Acute care is provided principally by Blackpool Teaching Hospitals NHS Foundation Trust, East Lancashire Hospitals NHS Trust, Southport and Ormskirk Hospital NHS Trust, Lancashire Teaching Hospitals NHS Foundation Trust and University Hospitals of Morecambe Bay NHS Foundation Trust. According to a study by the Carnall Farrar consultancy in 2020 rates of delayed discharges and stranded patients in hospitals in the region were among the highest in England. They recommended substantial investment in intermediate care targeted mainly at frail and elderly patients who could be discharged with suitable support.

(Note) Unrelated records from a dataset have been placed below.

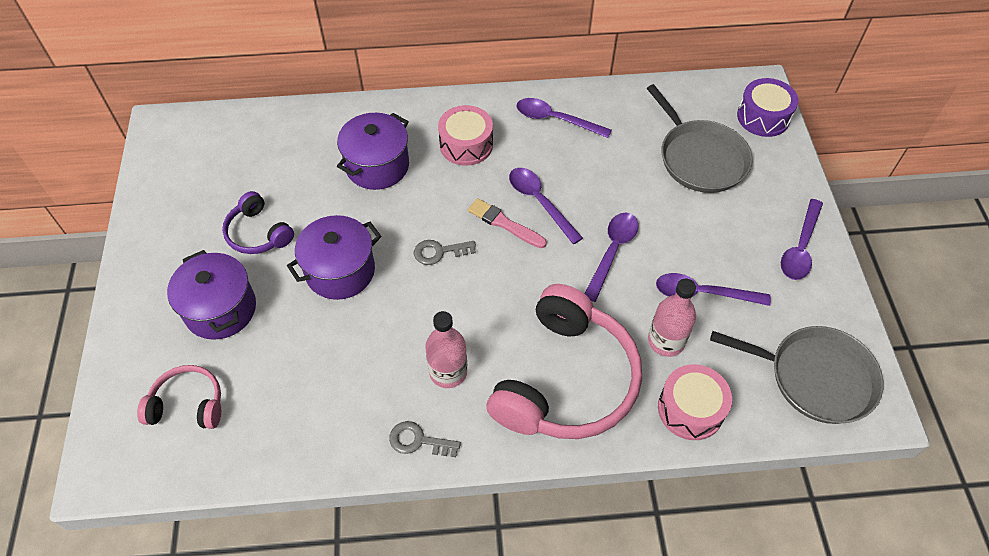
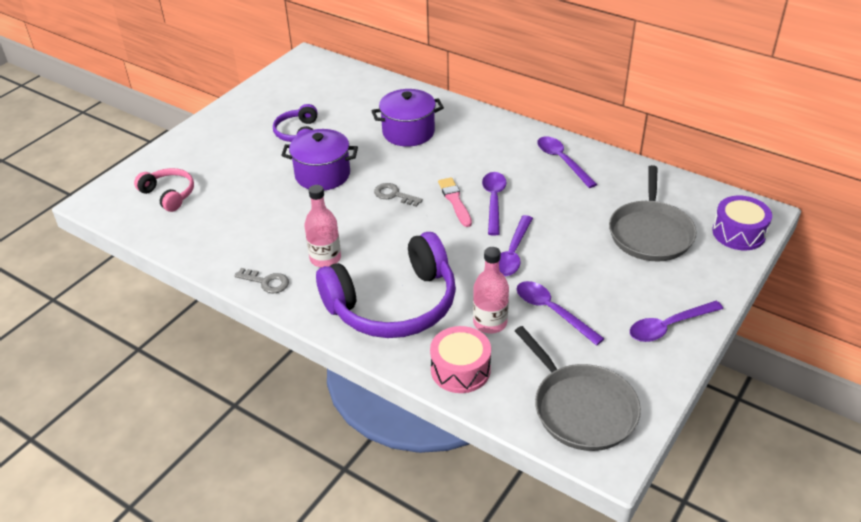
camera: 40 degrees right, 15 degrees down
(220, 309) = (236, 159): purple pot -> none
(418, 441) = (267, 282): grey key -> grey key turned 150 degrees clockwise
(466, 145) = (480, 147): pink drum -> none
(565, 380) = (393, 304): pink headphones -> purple headphones
(612, 252) = (512, 253): purple spoon -> purple spoon turned 135 degrees clockwise

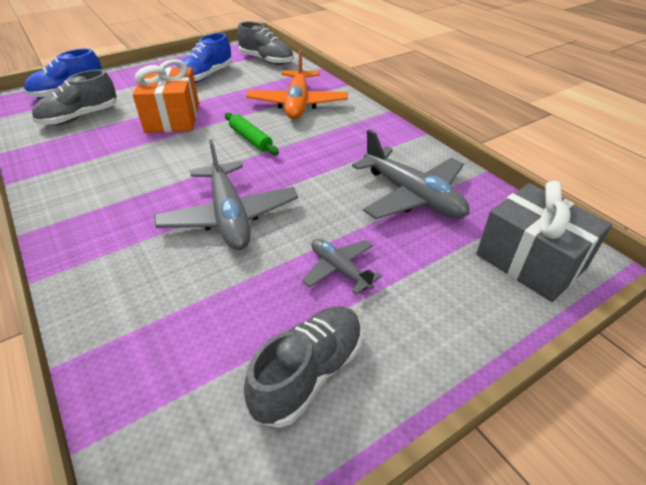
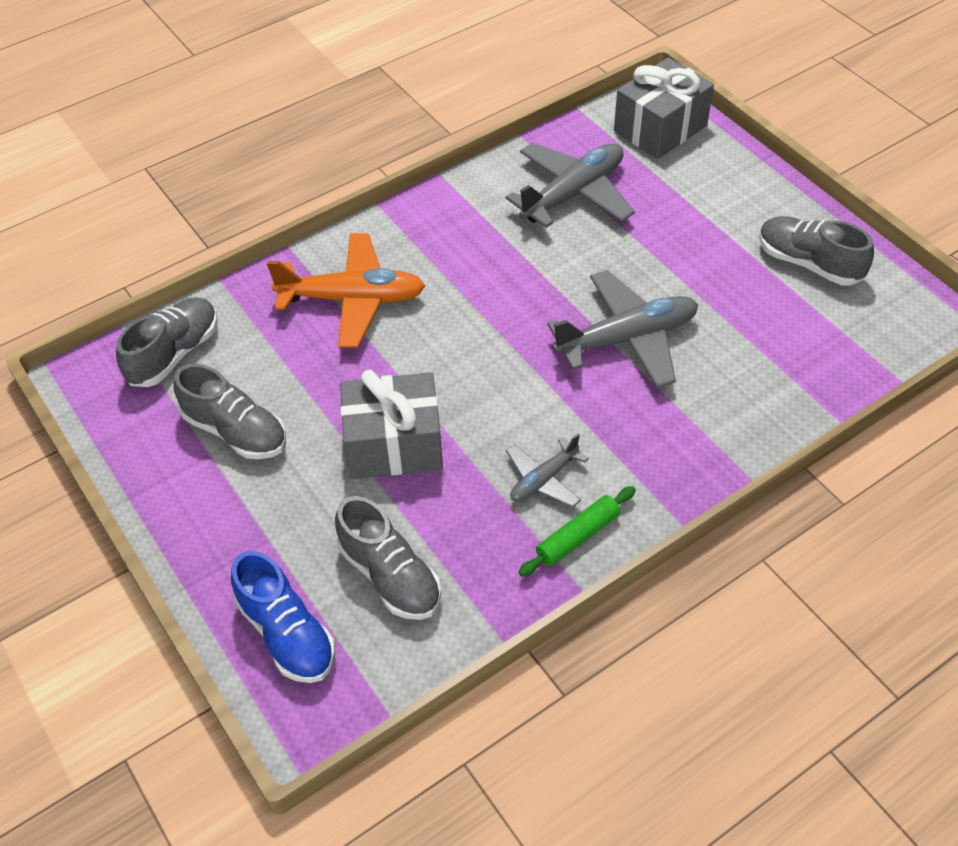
camera: 90 degrees left, 10 degrees up
(172, 118) = (394, 444): orange gift -> grey gift
(206, 76) = (235, 431): blue shoe -> grey shoe
(250, 139) = (458, 341): green rolling pin -> green rolling pin (578, 537)
(339, 270) = (694, 248): grey plane -> grey plane (544, 479)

A provider collaborative was established in 2021, chaired by Kevin McGee, chief executive of Lancashire Teaching Hospitals NHS Foundation Trust.

==Mental health==
The biggest provider is Lancashire and South Cumbria NHS Foundation Trust. There are currently twelve beds for children diagnosed with mental health issues in Lancashire, The Cove at Heysham Morecombe is the only inpatient establishment in Lancashire, the Children and Adolescent Mental Health Service (CAHMS) opened in 2018 and replaced both The Platform and The Junction. 87 children were sent outside the county for treatment in 2019, some as far as Edinburgh, mostly because there were not enough beds available. It is planned to provide 56 more beds in 2017. The Chief Constable of Lancashire, Andy Rhodes, complained in November 2018 that the police were “picking up the pieces of a system that is falling apart”. 20,000 of 70,000 police response hours each month were devoted to mental health problems, with officers standing next to patients' beds for days when they are sectioned because there are generally no mental health beds available.

==Healthwatch==
Healthwatch was set up under the Health and Social Care Act 2012 to act as a voice for patients. There is a Healthwatch for each borough.